**Work instructions:** Which lines of the listing below contain the word "match"? Extract each of those lines in full.

Dataset excerpt
•••••

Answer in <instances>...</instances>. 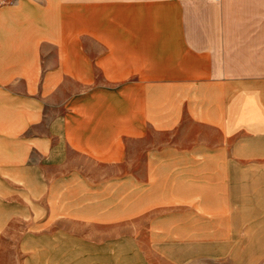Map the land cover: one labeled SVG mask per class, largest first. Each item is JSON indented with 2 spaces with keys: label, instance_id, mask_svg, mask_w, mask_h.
Returning <instances> with one entry per match:
<instances>
[{
  "label": "crops",
  "instance_id": "1",
  "mask_svg": "<svg viewBox=\"0 0 264 264\" xmlns=\"http://www.w3.org/2000/svg\"><path fill=\"white\" fill-rule=\"evenodd\" d=\"M240 24L257 32L184 0H0V251L17 229L33 264H154L194 236L235 136L264 133L263 27Z\"/></svg>",
  "mask_w": 264,
  "mask_h": 264
},
{
  "label": "rangeland",
  "instance_id": "2",
  "mask_svg": "<svg viewBox=\"0 0 264 264\" xmlns=\"http://www.w3.org/2000/svg\"><path fill=\"white\" fill-rule=\"evenodd\" d=\"M192 22L229 21L226 35H253L257 29L243 28L241 22L260 23L264 35V0H184ZM240 24L239 26H237ZM263 24V25H262ZM234 26V27H233ZM219 28L201 32L216 35ZM263 104V103H262ZM260 108L259 112H261ZM264 111V110H262ZM203 175H205L203 173ZM215 176V174H214ZM219 177L220 175L217 174ZM209 190L211 201L203 204L202 219L190 222L194 236L171 240L165 253H148L154 264H264V133L251 132L235 136L233 172ZM206 183L203 180V186ZM203 202L208 189H202ZM227 194V210L221 205V195ZM217 194V196H216ZM224 207V208H223ZM223 208V211H221ZM4 238L0 264H33L34 253L27 252L34 238L11 231ZM25 249V250H24Z\"/></svg>",
  "mask_w": 264,
  "mask_h": 264
}]
</instances>
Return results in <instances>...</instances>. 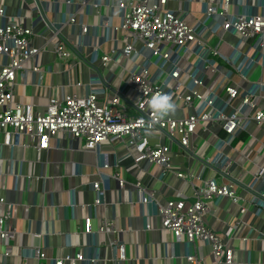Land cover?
I'll list each match as a JSON object with an SVG mask.
<instances>
[{"label":"built area","instance_id":"obj_1","mask_svg":"<svg viewBox=\"0 0 264 264\" xmlns=\"http://www.w3.org/2000/svg\"><path fill=\"white\" fill-rule=\"evenodd\" d=\"M32 1L29 25V18H8L4 8H0V56L5 58L0 66L3 144L26 147L29 142L38 151L48 150L51 140L66 136L82 141L83 150L98 153L102 144L122 143L133 165L153 166L159 169L161 180L172 175L190 187L187 195L161 202L138 181L134 184L138 199L131 200L130 205L151 206L160 218L161 229L173 235L176 242H202L211 247L215 264H232L226 234L216 233L204 218L212 199H228L238 206L242 216L249 212L250 205L257 215L264 212V136L263 140H256L254 132L249 133L246 141L247 146L257 141L260 144L255 157L247 159L253 169L247 183L232 173L235 162L224 153V148L246 133L250 124L258 132L264 128V0H252L253 12L244 9L248 0H199L200 17L188 12L192 23L183 17L185 10L168 9L169 0ZM50 5H64L68 10L63 18H52ZM231 5L238 11L230 12ZM90 17H96V22L90 23ZM36 21L43 27L41 34L35 32ZM64 28L68 32L64 33ZM226 36H232L235 43L226 41ZM41 40L42 46L36 44ZM223 45L228 48L226 54L220 50ZM48 46L65 73L86 68L90 77L87 82L75 81V90L61 99L48 98L41 112L32 103H14L13 95L17 73L28 71L26 64L35 62ZM86 48L90 53L85 55ZM257 69L261 74L252 81ZM103 70L109 71L108 77ZM116 70H120L118 75ZM30 72L37 77L36 86H41L44 72L35 63ZM80 88L84 94L79 93ZM157 94L170 96L175 111L182 116L170 114L153 122L150 100ZM208 125L219 126L224 134L217 137L211 157L193 144V137L200 131L208 132ZM172 145L189 159L200 162L199 174L177 172L172 167ZM99 158L96 176L102 174L101 169L110 167L106 154L100 153ZM111 177L119 188H124L119 174ZM91 188L96 195L94 205L106 206L101 179L93 182ZM238 190L252 191L250 200L242 198ZM4 203L0 199V204ZM6 207V215L0 217L3 258L11 255L10 242L14 237V231L5 228L12 212L11 205ZM102 224L98 232H122L107 218ZM84 227L86 233H91L90 218L84 219ZM150 229L148 222L145 230ZM255 237L240 239L249 243L256 241ZM109 249L115 264L126 260L124 244L113 239ZM31 256L36 264L97 261L82 250L74 256L52 259L35 247ZM185 258L189 264H204L191 254ZM25 259L20 264H26Z\"/></svg>","mask_w":264,"mask_h":264},{"label":"crops","instance_id":"obj_2","mask_svg":"<svg viewBox=\"0 0 264 264\" xmlns=\"http://www.w3.org/2000/svg\"><path fill=\"white\" fill-rule=\"evenodd\" d=\"M198 2L199 0H169L167 8L177 12L185 10L183 17L192 23L193 17L188 12L193 11L200 17L201 4ZM252 2L248 0L244 9L255 11V7H251ZM33 6L32 0H0V8H4L8 18H20L22 21L24 17L29 18L26 20L28 25ZM49 8L52 18L56 19L63 18L68 10L64 5H50ZM229 11L238 10L231 5ZM96 20V17L89 18L90 23ZM34 25H37L35 32L41 34L43 27L37 21ZM63 32H68V29L64 28ZM45 35L48 36V33ZM225 40L235 43L232 36H226ZM36 44L42 46V40ZM220 50L226 54L228 48L223 45ZM84 52L86 55L90 50L86 48ZM4 60L0 56V66ZM34 63L44 72L43 84L39 87L36 86L37 77L30 72ZM26 68L28 71L18 72L16 75L13 102L32 103L41 112L48 98L61 99L67 92L75 90L72 86L75 81L82 79L87 82L90 77L86 68L65 73L56 63L51 46L40 53L35 62L26 64ZM116 72L114 71L115 74ZM257 72L261 74L260 69L255 73ZM103 75L108 77L109 71L103 70ZM116 85L117 81H114L113 86ZM79 93L84 94L85 90L80 88ZM172 115L182 116L177 111ZM253 132L256 140H263L264 128L258 132L255 125L250 124L242 137L236 138L230 147L224 148V153L235 162L232 173L240 176L245 183L250 181V172L253 171L247 159H253L260 146L258 141L250 146L246 145L249 133ZM218 136H224L220 127L208 125V132H198L193 137V144L205 156L211 157ZM27 142L24 140V143ZM82 146V141L60 136L58 140L50 141L48 150L38 151L29 142L26 147H10L3 144L0 133V199L5 202L0 204V217L6 215V205H11V219L6 222L5 228L14 231L9 257H2L3 248L0 246V264H20L22 258H26V264H36L31 256L35 247H40L47 258L74 256L82 250L88 257L97 258L95 264H115L109 249V242L113 239L125 246L126 260L120 264H189L185 258L187 254L202 260L204 264H215L209 245L198 241L188 245L184 239L176 242L173 235L161 229L160 218L155 214L154 208L142 204L130 205L131 200L138 199L134 187L138 181L161 202L187 195L190 187L186 181L172 175L161 180L159 169L145 163L133 165L122 143L113 146L102 144L98 153L85 151ZM100 153L107 155L110 167L101 169L102 174L96 176V165L101 161ZM170 157L171 165L177 172H188L194 176L199 174L200 162L180 153L175 145L171 146ZM115 173L124 180L123 189L111 177ZM99 178L103 184L106 206L94 205L96 195L91 185ZM251 192L238 190L237 193L250 200ZM248 208L249 212L242 216L238 206L228 199H212L207 203L205 223L216 233L226 234L232 264H264V212L257 215L253 205ZM85 218L91 220V233L85 232ZM106 218L113 222L116 230L122 232L113 235L98 232L103 228L102 221ZM148 222L151 229L145 230ZM244 236H256V241L244 243L240 239ZM43 264L47 262L43 261Z\"/></svg>","mask_w":264,"mask_h":264},{"label":"clouds","instance_id":"obj_3","mask_svg":"<svg viewBox=\"0 0 264 264\" xmlns=\"http://www.w3.org/2000/svg\"><path fill=\"white\" fill-rule=\"evenodd\" d=\"M150 110L153 122L158 121L164 116L175 112V105L171 101V97L167 94H157L150 100Z\"/></svg>","mask_w":264,"mask_h":264},{"label":"rangeland","instance_id":"obj_4","mask_svg":"<svg viewBox=\"0 0 264 264\" xmlns=\"http://www.w3.org/2000/svg\"><path fill=\"white\" fill-rule=\"evenodd\" d=\"M214 42H215V40H213L212 43H214ZM153 60H155V59H153ZM46 69H47V68H46ZM119 72H120V70H117L116 74L118 75ZM258 77H259V72L255 73V74L252 76V81L256 80Z\"/></svg>","mask_w":264,"mask_h":264},{"label":"trees","instance_id":"obj_5","mask_svg":"<svg viewBox=\"0 0 264 264\" xmlns=\"http://www.w3.org/2000/svg\"><path fill=\"white\" fill-rule=\"evenodd\" d=\"M241 137H242V135H241Z\"/></svg>","mask_w":264,"mask_h":264}]
</instances>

•••••

**Worked answer:**
Returning <instances> with one entry per match:
I'll list each match as a JSON object with an SVG mask.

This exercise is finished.